The newspaper on Sunday published a response from Mantashe, claiming that he had declined to answer their questions about a love triangle story involving him, Finance Minister Tito Mboweni and Lerato Habiba Makgatho.
According to the response the paper published, Mantashe had begged two journalists not to publish the story and paid them. He, however, would not reveal their names and said the publication could go ahead and write the story as that was his comment.
On Tuesday, Mantashe denied the claim.
A statement issued by Moferefere Lekorotsoana, chief of staff in the Ministry of Mineral Resources and Energy, reads: “The statement attributed to him seems to have created an impression of him being involved in the act of bribery. Mr Mantashe is clear that none of the sort occurred.
“Further, attested to by the newspaper, there was no verification of these allegations prior to the publication of the story.
“Mr Mantashe, both in his personal capacity and that of being the executive authority, believes in upholding the integrity of the media; and media freedom.”
Sunday World has hit back at Mantashe following his denial. Editor Makhudu Sefara told News24 he had recorded his conversation with Mantashe. He challenged the minister to sue the newspaper.
“We reject the claim by the minister that he never said he paid two journalists. Not only did he say this to the reporter, I as the editor also called him to verify the claims that were in the article before me. Mr Mantashe, in very clear terms, told me that he paid the reporter’s colleagues,” Sefara told News24 on Tuesday.
Spokesperson for the Presidency Khusela Diko told News24 that she would not comment on the issue, nor would a statement be issued.
ANC spokesperson Dakota Legoete took a similar line, saying Mantashe had not given the party a full report. Legoete said the ANC would respond “later” on Tuesday afternoon.
The EFF on Tuesday called on Mantashe to step down, saying it was “deeply concerned” about the allegations.
“As the EFF, we believe these allegations may be true and call on Mantashe to step down as minister and Member of Parliament for engaging in unethical and corrupt relations with the media,” EFF spokesperson Mbuyiseni Ndlozi said in a statement.
“What Mantashe has done is dangerous for our democracy, since it compromises the standing of the media in society,” Ndlozi said.
The EFF called on the Sunday World to release the evidence of Mantashe’s so-called claims.
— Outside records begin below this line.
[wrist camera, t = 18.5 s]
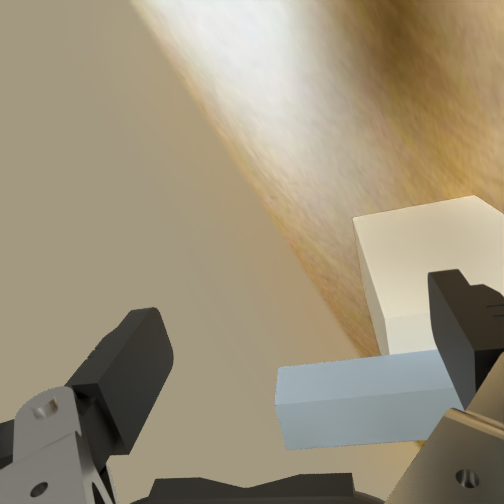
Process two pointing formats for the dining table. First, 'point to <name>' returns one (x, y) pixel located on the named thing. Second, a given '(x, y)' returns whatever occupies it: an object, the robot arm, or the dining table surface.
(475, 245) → the pedestal
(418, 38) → the dining table surface
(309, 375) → the bar
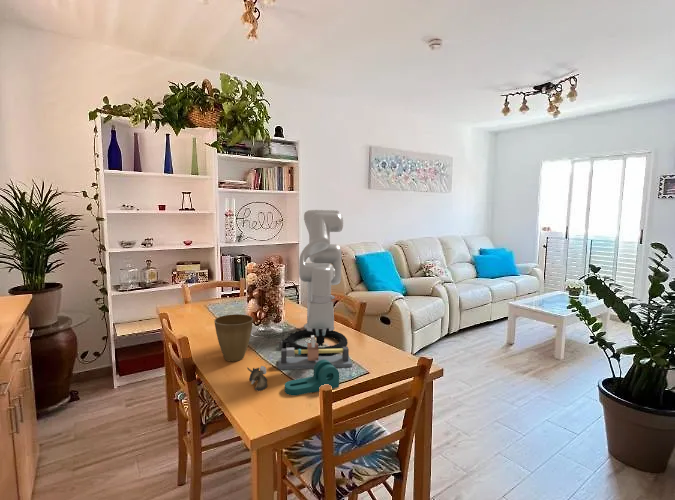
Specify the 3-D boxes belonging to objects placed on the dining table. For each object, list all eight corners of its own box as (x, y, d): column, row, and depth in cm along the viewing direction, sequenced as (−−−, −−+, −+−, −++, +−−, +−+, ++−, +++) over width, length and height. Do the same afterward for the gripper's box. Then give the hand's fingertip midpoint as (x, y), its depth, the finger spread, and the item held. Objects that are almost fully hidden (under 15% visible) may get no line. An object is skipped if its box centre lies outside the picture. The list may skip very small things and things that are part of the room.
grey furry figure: (240, 378, 131) (243, 385, 123) (251, 359, 133) (255, 364, 124) (259, 387, 133) (264, 395, 125) (270, 369, 135) (275, 375, 126)
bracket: (331, 379, 135) (331, 358, 134) (338, 387, 128) (339, 365, 128) (282, 388, 127) (282, 366, 126) (287, 397, 121) (288, 374, 120)
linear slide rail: (278, 360, 149) (278, 345, 148) (348, 358, 153) (348, 343, 152) (278, 369, 141) (278, 353, 140) (351, 366, 145) (352, 350, 144)
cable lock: (357, 345, 158) (286, 352, 149) (356, 353, 159) (286, 362, 149) (335, 325, 184) (274, 330, 174) (335, 332, 185) (274, 338, 175)
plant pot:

The DA on Monday asked parliament’s joint committee on ethics and members’ interests to probe conduct relating to Mantashe and claims that he bribed journalists.
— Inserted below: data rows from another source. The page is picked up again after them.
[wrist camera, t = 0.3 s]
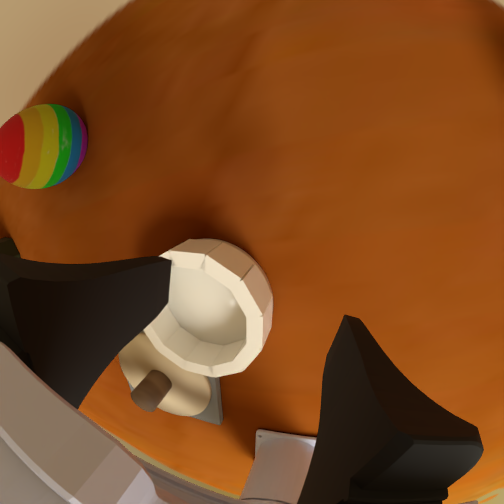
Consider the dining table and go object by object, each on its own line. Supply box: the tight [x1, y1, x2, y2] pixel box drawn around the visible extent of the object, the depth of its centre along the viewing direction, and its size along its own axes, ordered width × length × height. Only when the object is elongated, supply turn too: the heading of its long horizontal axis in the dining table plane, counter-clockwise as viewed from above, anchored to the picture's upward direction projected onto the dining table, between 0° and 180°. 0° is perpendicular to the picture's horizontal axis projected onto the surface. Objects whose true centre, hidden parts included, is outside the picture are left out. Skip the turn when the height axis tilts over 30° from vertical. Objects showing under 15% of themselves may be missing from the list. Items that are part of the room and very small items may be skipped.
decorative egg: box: [0, 104, 88, 189], centre depth 18 cm, size 8×8×10 cm
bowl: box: [144, 238, 274, 378], centre depth 21 cm, size 10×10×4 cm
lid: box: [119, 332, 212, 416], centre depth 25 cm, size 11×11×4 cm
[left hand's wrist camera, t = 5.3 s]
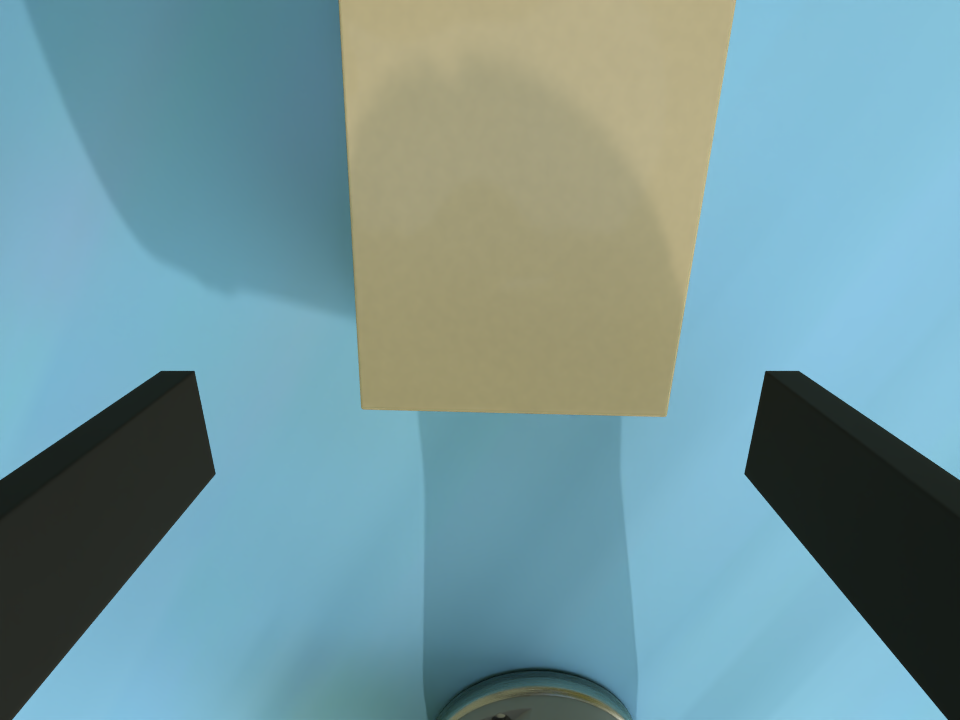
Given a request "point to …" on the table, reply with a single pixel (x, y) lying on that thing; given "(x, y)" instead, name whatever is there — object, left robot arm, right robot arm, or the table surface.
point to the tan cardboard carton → (526, 197)
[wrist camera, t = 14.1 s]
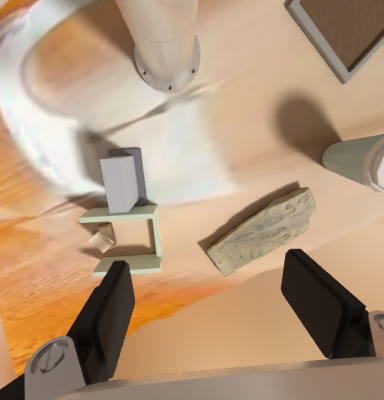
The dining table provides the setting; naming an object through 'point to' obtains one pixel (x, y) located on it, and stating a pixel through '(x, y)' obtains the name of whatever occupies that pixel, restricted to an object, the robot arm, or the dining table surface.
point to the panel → (138, 169)
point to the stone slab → (264, 231)
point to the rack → (136, 262)
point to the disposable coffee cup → (358, 160)
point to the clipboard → (341, 31)
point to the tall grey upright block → (120, 183)
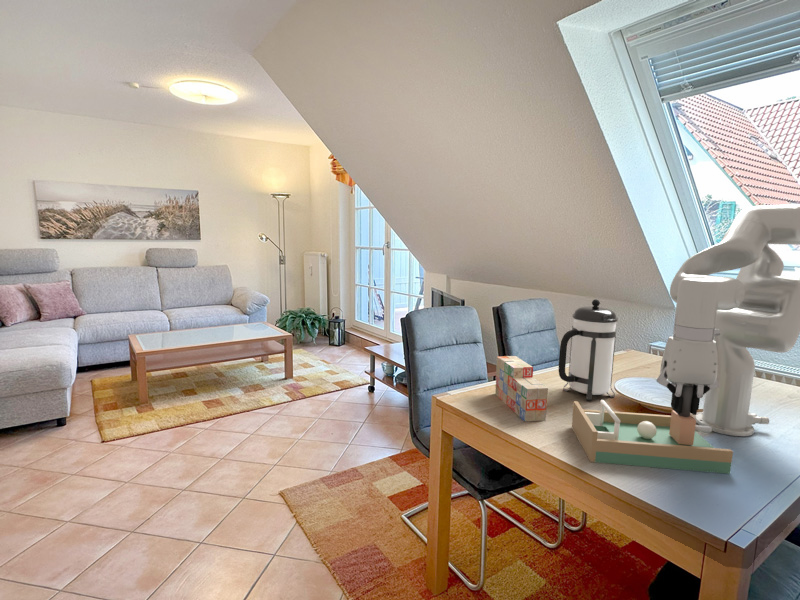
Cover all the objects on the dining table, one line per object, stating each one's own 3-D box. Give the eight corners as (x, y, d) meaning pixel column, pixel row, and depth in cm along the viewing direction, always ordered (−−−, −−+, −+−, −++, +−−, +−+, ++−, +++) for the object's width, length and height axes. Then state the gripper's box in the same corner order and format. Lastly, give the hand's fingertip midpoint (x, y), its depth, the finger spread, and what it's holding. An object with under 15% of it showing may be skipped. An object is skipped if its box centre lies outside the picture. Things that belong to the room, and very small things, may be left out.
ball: (651, 435, 106) (653, 419, 105) (658, 442, 102) (660, 426, 101) (633, 433, 106) (635, 417, 106) (640, 441, 102) (641, 424, 102)
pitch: (688, 435, 111) (692, 401, 110) (730, 473, 94) (735, 433, 92) (571, 426, 115) (574, 393, 114) (590, 461, 98) (593, 422, 96)
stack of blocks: (546, 421, 119) (549, 376, 117) (524, 422, 118) (527, 377, 116) (513, 393, 140) (515, 355, 138) (494, 393, 139) (496, 355, 137)
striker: (704, 437, 104) (711, 383, 103) (715, 447, 100) (723, 391, 98) (669, 434, 106) (675, 381, 104) (678, 444, 101) (685, 388, 99)
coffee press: (562, 382, 151) (568, 294, 146) (614, 390, 144) (623, 298, 139) (556, 399, 135) (563, 301, 131) (614, 408, 128) (623, 305, 124)
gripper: (723, 331, 102) (713, 408, 104) (647, 328, 104) (640, 403, 107) (743, 339, 94) (732, 421, 97) (661, 335, 97) (652, 415, 99)
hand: (684, 411), depth 102 cm, fingers closed on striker, 2 cm apart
DA energy and mineral resources spokesperson Kevin Mileham said Mantashe had essentially admitted to bribing two journalists, and that it was clearly an admission of guilt for which he needed to be held accountable.
“His comments are in violation of the Code of Ethical Conduct and Disclosure of Members’ Interests of Parliament, which states that a member is in breach of the Code if he or she, amongst other clauses, contravenes section 4.1 of the Code,” said Mileham.
The South African National Editors’ Forum (Sanef) on Sunday said it was “shocked” by Mineral Resources Minister Gwede Mantashe’s “brazen” reported admission.
Sanef said in a statement that brown-envelope journalism was completely counter to journalism ethics and it would be writing to Mantashe to ask him to reveal the names of the journalists involved.